Schauplatz ist das Arbeitszimmer eines Autors. Um ihn herum ein Tohuwabohu und darin immer wieder ein klar umrahmtes Rechteck: ein Spiegel, das Fenster, eine Pinnwand, ein Bild, der Computer. Von den vielen Notizzetteln lesen wir einen: „Merkspruch: Es gibt keine Merksprüche“. Mag das noch als Kalauer durchgehen, so wird die Irritation größer, wenn der Spiegel zerbricht, und dahinter sieht man genau dasselbe wie vorher. Das Bild an der Wand zeigt einen Würfel à la Escher, bei dem man nicht weiß, wo hinten und wo vorn ist.

Doch dann kommt’s noch besser: Als unser Dichter-Autor zum dritten Mal grübelnd daran vorbeigeht, stößt er mit dem Kopf an den Würfel. Das Bild an der Wand entpuppt sich als dreidimensionaler Körper, der von der Decke herabhängt. Aber was heißt in einem Film schon dreidimensional? Oder umgekehrt: Eine Katze schreitet durchs Zimmer auf einen Stuhl zu, verharrt kurz und, so denkt der Beobachter, überlegt, ob sie zwischen den Stuhlbeinen hindurchgehen oder auf den Stuhl draufspringen soll. Dann geht sie einfach weiter – aber über die Sitzfläche, und jetzt sehen wir, dass der Stuhl auf den Boden nur aufgemalt ist.

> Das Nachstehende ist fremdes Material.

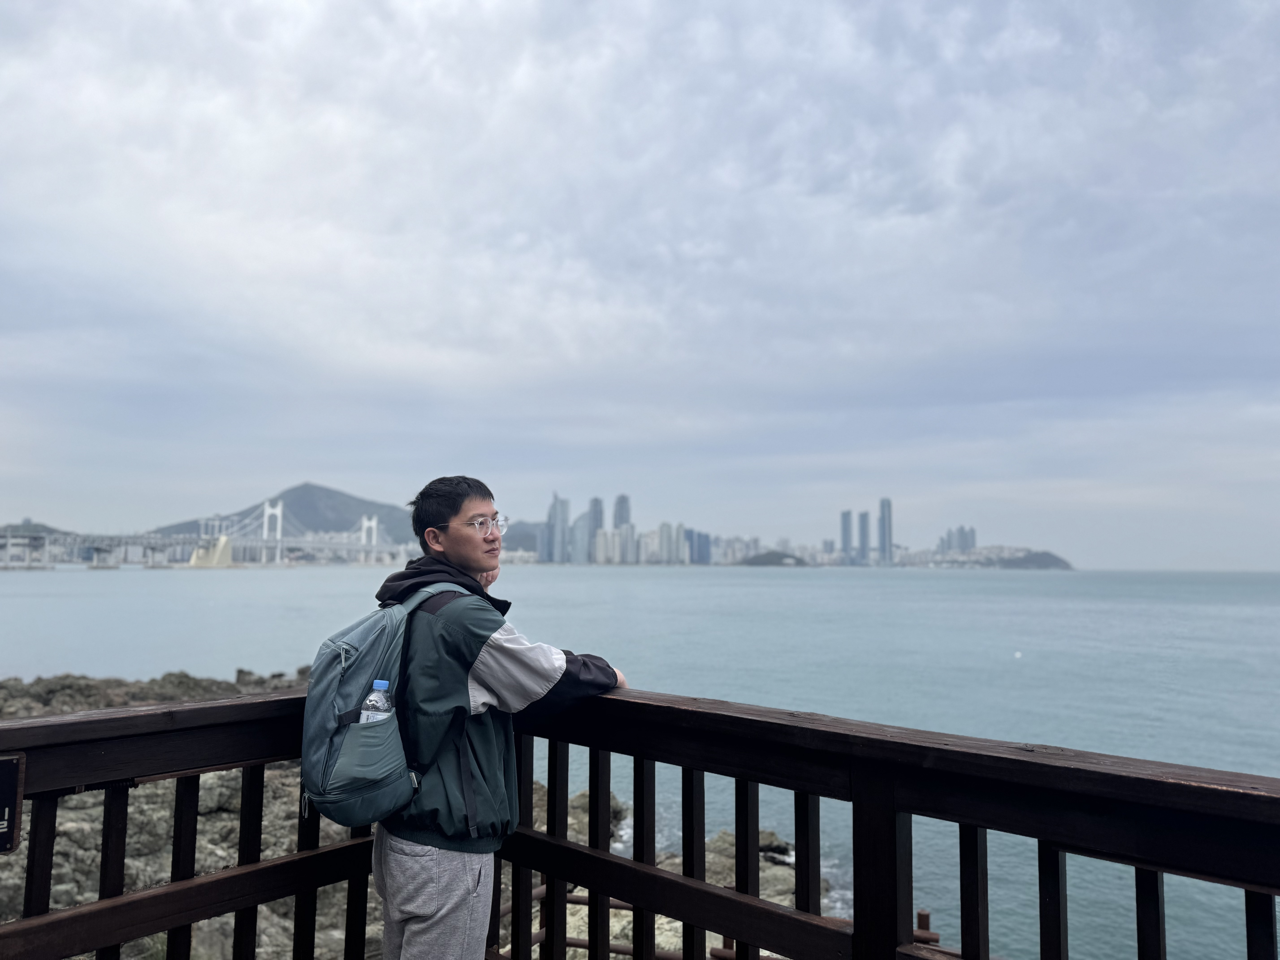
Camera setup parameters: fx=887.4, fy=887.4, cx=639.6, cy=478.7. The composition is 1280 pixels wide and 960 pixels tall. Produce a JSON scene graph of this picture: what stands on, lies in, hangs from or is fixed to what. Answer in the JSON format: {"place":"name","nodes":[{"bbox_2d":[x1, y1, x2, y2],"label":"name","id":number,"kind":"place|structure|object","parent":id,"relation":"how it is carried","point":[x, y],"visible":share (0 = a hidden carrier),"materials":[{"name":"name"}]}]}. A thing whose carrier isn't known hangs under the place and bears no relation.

Das schreibende Subjekt will seine bewegenden Fragen zu einem Filmscript verarbeiten: Leben wir in einer Traumwelt, oder träumen wir unser Leben? Glauben wir an eine Realität im Film, wenn wir die Bilder sehen? Was halte ich für wahr? Wer bin ich? Was ist Glück? Wir identifizieren uns mit dem Autor und begleiten ihn durch das wachsende Chaos seiner Studierstube; da hält dann das Bild an, läuft rückwärts, die Kamera zoomt zurück, die ganze Szene erscheint auf einem Monitor, und davor sitzen zwei Techniker, die sich profihaft gelangweilt darüber unterhalten, wo sie denn jetzt schneiden sollen. Das letzte Wort hat folglich die stumme Katze. Das Drehbuch ist fertig, alle Welträtsel sind wahrscheinlich gelöst, da springt sie auf den Schreibtisch, prüft die Tastatur des Computers, und die Pfote hebt sich über die Löschtaste . . . HELMUT MERKER

„De Zee die denkt“ von Gert de Graaf, Niederlande, 100 Min.